Nature Communications (Jul 2024)

Harnessing DNA replication stress to target RBM10 deficiency in lung adenocarcinoma

  • Feras E. Machour,
  • Enas R. Abu-Zhayia,
  • Joyce Kamar,
  • Alma Sophia Barisaac,
  • Itamar Simon,
  • Nabieh Ayoub

DOI
https://doi.org/10.1038/s41467-024-50882-0
Journal volume & issue
Vol. 15, no. 1
pp. 1 – 18

Abstract

Read online

Abstract The splicing factor RNA-binding motif protein 10 (RBM10) is frequently mutated in lung adenocarcinoma (LUAD) (9-25%). Most RBM10 cancer mutations are loss-of-function, correlating with increased tumorigenesis and limiting the efficacy of current LUAD targeted therapies. Remarkably, therapeutic strategies leveraging RBM10 deficiency remain unexplored. Here, we conduct a CRISPR-Cas9 synthetic lethality (SL) screen and identify ~60 RBM10 SL genes, including WEE1 kinase.
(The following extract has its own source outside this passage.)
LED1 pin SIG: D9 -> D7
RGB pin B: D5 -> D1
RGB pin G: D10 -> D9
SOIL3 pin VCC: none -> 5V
WEE1 inhibition sensitizes RBM10-deficient LUAD cells in-vitro and in-vivo. Mechanistically, we identify a splicing-independent role of RBM10 in regulating DNA replication fork progression and replication stress response, which underpins RBM10-WEE1 SL. Additionally, RBM10 interacts with active DNA replication forks, relying on DNA Primase Subunit 1 (PRIM1) that synthesizes Okazaki RNA primers. Functionally, we demonstrate that RBM10 serves as an anchor for recruiting Histone Deacetylase 1 (HDAC1) to facilitate H4K16 deacetylation and R-loop homeostasis to maintain replication fork stability. Collectively, our data reveal a role of RBM10 in fine-tuning DNA replication and provide therapeutic arsenal for targeting RBM10-deficient tumors.